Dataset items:
* start *

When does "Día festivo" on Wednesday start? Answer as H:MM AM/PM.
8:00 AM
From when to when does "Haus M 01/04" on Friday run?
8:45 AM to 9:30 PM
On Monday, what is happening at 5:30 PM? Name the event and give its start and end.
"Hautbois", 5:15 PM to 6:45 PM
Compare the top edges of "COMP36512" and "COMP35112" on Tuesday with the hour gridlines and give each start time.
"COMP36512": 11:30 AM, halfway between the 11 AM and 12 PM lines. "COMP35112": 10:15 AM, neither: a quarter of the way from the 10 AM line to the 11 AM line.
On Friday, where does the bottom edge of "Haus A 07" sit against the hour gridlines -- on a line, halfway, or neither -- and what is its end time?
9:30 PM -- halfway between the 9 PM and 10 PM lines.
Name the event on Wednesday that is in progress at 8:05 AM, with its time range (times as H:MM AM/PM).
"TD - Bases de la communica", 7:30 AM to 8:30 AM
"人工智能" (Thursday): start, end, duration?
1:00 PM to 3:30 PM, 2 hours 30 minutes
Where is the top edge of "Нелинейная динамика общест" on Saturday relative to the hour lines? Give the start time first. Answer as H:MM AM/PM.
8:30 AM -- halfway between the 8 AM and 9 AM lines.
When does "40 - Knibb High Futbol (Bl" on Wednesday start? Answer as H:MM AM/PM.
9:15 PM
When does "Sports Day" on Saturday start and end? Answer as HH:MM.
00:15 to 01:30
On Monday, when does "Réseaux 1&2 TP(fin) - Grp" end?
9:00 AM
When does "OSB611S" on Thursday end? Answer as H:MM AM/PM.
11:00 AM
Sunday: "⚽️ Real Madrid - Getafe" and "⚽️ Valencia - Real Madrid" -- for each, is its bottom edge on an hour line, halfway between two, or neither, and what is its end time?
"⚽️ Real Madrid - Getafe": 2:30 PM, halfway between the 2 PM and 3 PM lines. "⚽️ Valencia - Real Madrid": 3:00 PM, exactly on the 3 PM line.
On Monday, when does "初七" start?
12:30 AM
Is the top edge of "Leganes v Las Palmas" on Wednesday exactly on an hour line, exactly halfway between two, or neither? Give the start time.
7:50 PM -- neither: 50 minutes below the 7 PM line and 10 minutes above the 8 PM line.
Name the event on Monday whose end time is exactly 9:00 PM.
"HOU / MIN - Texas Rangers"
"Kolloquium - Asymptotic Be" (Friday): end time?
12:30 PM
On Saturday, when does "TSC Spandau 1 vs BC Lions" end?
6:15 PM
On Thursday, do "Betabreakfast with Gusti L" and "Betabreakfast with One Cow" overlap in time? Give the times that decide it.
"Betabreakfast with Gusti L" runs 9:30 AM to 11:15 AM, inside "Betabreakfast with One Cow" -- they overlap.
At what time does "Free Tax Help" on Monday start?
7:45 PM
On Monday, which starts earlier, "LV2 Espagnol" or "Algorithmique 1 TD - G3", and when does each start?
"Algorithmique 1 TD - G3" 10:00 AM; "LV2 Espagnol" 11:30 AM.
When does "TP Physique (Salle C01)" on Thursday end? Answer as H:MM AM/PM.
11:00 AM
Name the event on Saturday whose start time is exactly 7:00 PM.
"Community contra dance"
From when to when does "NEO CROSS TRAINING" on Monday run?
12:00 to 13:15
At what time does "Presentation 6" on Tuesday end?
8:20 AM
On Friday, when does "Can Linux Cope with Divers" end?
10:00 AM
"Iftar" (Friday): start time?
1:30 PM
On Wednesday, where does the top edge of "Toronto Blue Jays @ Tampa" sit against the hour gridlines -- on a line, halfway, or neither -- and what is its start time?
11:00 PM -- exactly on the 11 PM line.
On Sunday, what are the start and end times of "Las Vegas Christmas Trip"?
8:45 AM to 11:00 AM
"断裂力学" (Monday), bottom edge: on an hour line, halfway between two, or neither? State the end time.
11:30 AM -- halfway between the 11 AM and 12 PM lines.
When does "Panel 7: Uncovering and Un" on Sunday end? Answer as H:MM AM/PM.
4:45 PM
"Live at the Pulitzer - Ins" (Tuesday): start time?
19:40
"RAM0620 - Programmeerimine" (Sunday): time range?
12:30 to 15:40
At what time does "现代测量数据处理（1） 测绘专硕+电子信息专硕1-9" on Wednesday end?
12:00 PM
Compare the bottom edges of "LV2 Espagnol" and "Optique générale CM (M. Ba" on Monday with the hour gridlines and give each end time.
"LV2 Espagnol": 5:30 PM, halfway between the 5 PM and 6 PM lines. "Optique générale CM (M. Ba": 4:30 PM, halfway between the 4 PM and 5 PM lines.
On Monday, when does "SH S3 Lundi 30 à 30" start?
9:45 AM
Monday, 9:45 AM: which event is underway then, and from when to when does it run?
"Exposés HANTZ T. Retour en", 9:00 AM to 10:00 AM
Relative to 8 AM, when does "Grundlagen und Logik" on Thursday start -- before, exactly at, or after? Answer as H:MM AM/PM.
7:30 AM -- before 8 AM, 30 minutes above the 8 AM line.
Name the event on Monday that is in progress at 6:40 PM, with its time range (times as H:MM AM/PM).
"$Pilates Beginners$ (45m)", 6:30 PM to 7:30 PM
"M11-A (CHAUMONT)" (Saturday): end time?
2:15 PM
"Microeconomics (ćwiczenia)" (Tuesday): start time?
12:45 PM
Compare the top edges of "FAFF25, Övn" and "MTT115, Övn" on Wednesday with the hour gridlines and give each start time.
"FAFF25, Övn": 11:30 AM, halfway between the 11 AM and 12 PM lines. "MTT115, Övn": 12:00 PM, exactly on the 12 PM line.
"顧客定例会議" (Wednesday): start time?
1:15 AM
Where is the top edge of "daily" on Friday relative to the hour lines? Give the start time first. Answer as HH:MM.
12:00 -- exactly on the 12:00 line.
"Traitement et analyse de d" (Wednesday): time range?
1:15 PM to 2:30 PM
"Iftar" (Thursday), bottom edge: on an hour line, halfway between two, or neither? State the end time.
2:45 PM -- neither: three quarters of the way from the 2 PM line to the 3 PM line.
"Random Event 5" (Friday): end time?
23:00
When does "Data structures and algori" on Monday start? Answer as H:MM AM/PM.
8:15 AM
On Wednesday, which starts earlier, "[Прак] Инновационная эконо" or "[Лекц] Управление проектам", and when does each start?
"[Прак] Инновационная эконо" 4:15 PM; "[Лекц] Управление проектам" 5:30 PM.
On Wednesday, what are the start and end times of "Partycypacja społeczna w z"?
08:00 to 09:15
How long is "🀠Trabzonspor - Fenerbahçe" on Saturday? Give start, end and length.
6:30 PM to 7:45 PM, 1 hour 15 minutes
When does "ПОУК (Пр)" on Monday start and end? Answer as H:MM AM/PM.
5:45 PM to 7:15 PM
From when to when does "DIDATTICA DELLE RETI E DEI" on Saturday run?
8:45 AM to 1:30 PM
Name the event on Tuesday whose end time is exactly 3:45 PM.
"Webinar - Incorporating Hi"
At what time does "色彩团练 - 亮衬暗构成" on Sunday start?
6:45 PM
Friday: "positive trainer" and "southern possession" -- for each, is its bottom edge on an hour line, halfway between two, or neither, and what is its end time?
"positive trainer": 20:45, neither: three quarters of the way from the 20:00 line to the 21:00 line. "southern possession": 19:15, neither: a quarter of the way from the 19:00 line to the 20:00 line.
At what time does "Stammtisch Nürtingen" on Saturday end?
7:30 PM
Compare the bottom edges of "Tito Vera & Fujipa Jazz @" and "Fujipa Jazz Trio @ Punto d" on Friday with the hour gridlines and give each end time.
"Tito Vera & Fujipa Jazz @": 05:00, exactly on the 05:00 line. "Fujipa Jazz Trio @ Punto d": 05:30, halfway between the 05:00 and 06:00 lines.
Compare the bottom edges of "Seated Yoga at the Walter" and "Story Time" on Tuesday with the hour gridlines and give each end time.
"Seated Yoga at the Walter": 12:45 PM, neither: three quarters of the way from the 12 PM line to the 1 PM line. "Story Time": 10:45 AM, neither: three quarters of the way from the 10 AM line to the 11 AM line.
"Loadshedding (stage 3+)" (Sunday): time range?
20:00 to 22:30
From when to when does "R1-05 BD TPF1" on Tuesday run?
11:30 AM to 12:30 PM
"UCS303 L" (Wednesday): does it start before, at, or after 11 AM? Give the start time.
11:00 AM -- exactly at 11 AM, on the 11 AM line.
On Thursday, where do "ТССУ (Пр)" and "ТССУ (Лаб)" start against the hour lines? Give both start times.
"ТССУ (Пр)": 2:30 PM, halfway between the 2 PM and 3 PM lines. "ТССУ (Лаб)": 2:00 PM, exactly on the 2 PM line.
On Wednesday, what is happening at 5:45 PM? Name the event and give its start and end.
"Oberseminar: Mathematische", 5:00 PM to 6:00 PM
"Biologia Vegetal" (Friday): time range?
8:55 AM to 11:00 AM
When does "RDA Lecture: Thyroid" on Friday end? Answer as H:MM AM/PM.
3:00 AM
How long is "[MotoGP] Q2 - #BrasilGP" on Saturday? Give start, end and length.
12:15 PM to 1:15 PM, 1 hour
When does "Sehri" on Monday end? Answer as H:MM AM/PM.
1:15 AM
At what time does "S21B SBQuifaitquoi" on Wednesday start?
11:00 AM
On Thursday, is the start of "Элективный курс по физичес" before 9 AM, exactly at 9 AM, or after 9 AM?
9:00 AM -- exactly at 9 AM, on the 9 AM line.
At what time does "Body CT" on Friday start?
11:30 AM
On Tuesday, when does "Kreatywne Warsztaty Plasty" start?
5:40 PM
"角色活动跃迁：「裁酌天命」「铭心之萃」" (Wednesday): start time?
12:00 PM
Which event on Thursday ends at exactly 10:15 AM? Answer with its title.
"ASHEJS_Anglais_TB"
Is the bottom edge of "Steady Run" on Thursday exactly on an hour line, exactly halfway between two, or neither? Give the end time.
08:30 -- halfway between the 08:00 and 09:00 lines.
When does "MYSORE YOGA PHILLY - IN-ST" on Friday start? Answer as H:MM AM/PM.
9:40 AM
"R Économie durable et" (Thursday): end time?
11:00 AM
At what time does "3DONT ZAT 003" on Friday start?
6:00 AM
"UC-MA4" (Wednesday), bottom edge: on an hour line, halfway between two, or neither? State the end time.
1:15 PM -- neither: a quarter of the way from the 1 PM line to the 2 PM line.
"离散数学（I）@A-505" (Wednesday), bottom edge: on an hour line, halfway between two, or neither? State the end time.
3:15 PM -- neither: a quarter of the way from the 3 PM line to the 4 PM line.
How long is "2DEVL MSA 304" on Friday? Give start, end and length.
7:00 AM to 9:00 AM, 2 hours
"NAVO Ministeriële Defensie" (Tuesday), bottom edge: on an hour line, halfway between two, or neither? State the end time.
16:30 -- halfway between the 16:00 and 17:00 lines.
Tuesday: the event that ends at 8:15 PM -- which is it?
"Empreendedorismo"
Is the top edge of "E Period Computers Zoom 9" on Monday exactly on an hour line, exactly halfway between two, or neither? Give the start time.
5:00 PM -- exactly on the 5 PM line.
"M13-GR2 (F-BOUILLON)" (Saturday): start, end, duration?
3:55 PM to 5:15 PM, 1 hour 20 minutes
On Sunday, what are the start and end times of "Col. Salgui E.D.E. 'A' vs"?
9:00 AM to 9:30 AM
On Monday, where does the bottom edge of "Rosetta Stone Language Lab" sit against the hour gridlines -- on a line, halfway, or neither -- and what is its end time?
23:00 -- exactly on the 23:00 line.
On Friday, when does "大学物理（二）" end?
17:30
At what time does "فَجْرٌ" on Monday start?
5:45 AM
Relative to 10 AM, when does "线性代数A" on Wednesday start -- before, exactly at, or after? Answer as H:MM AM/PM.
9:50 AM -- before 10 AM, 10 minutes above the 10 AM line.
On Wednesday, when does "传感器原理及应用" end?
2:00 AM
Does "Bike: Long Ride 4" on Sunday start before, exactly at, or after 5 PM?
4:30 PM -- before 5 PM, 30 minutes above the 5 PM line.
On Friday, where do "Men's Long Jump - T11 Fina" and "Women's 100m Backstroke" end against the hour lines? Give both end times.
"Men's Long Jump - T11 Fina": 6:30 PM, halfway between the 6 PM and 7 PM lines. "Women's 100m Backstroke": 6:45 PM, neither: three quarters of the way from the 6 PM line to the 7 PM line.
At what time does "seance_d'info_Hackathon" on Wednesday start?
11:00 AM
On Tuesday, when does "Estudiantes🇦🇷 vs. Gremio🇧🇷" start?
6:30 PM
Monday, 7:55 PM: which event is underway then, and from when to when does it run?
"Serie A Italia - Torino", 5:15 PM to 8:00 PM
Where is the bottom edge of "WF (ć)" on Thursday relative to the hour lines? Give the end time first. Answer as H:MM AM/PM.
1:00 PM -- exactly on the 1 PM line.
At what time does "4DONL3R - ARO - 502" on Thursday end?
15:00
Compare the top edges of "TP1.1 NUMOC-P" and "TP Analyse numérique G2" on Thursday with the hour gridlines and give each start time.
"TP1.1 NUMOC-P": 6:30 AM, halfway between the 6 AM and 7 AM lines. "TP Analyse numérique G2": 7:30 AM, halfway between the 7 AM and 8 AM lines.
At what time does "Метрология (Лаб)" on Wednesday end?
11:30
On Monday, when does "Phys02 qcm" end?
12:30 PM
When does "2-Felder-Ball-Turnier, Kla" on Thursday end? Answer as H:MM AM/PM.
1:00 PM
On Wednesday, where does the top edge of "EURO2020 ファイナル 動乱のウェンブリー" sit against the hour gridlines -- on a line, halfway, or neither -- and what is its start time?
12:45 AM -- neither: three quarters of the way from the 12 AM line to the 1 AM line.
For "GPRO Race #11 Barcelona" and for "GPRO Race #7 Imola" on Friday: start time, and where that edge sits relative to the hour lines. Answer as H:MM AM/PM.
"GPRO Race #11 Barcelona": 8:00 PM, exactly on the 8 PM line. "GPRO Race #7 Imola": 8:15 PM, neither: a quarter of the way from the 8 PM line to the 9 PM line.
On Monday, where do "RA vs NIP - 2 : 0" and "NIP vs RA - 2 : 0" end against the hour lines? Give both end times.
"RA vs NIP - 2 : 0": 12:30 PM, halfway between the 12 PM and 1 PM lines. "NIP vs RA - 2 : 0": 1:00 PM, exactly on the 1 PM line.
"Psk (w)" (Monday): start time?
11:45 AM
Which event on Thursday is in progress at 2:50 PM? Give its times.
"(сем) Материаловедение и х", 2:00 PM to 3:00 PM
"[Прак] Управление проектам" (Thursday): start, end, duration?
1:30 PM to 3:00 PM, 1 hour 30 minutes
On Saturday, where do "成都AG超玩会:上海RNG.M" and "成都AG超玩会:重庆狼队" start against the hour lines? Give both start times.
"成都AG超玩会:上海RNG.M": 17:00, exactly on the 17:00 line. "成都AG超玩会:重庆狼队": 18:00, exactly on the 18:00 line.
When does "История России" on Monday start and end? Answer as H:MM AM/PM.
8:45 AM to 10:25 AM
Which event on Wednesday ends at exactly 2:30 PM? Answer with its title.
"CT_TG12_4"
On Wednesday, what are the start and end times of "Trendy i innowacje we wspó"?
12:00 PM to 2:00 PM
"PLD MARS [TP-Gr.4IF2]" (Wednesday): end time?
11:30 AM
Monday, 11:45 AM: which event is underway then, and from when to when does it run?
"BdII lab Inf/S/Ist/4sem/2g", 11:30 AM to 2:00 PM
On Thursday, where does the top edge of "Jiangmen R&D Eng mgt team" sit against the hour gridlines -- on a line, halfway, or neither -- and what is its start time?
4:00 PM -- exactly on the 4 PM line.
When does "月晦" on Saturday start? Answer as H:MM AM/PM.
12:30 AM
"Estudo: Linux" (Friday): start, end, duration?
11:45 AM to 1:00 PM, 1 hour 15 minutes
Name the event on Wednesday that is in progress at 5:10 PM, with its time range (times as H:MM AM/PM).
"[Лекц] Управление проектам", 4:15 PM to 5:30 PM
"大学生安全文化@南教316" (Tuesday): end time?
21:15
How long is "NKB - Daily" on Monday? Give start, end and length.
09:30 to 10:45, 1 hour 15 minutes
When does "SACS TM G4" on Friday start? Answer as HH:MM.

* end *

• _Exercise task_: Convert the lines above into a JSON list of strings, from the line containing "(Monday): start time?" through the final line, one string per line. Leave out blank lines.

• _Written answer_:
[
  "\"Psk (w)\" (Monday): start time?",
  "11:45 AM",
  "Which event on Thursday is in progress at 2:50 PM? Give its times.",
  "\"(сем) Материаловедение и х\", 2:00 PM to 3:00 PM",
  "\"[Прак] Управление проектам\" (Thursday): start, end, duration?",
  "1:30 PM to 3:00 PM, 1 hour 30 minutes",
  "On Saturday, where do \"成都AG超玩会:上海RNG.M\" and \"成都AG超玩会:重庆狼队\" start against the hour lines? Give both start times.",
  "\"成都AG超玩会:上海RNG.M\": 17:00, exactly on the 17:00 line. \"成都AG超玩会:重庆狼队\": 18:00, exactly on the 18:00 line.",
  "When does \"История России\" on Monday start and end? Answer as H:MM AM/PM.",
  "8:45 AM to 10:25 AM",
  "Which event on Wednesday ends at exactly 2:30 PM? Answer with its title.",
  "\"CT_TG12_4\"",
  "On Wednesday, what are the start and end times of \"Trendy i innowacje we wspó\"?",
  "12:00 PM to 2:00 PM",
  "\"PLD MARS [TP-Gr.4IF2]\" (Wednesday): end time?",
  "11:30 AM",
  "Monday, 11:45 AM: which event is underway then, and from when to when does it run?",
  "\"BdII lab Inf/S/Ist/4sem/2g\", 11:30 AM to 2:00 PM",
  "On Thursday, where does the top edge of \"Jiangmen R&D Eng mgt team\" sit against the hour gridlines -- on a line, halfway, or neither -- and what is its start time?",
  "4:00 PM -- exactly on the 4 PM line.",
  "When does \"月晦\" on Saturday start? Answer as H:MM AM/PM.",
  "12:30 AM",
  "\"Estudo: Linux\" (Friday): start, end, duration?",
  "11:45 AM to 1:00 PM, 1 hour 15 minutes",
  "Name the event on Wednesday that is in progress at 5:10 PM, with its time range (times as H:MM AM/PM).",
  "\"[Лекц] Управление проектам\", 4:15 PM to 5:30 PM",
  "\"大学生安全文化@南教316\" (Tuesday): end time?",
  "21:15",
  "How long is \"NKB - Daily\" on Monday? Give start, end and length.",
  "09:30 to 10:45, 1 hour 15 minutes",
  "When does \"SACS TM G4\" on Friday start? Answer as HH:MM."
]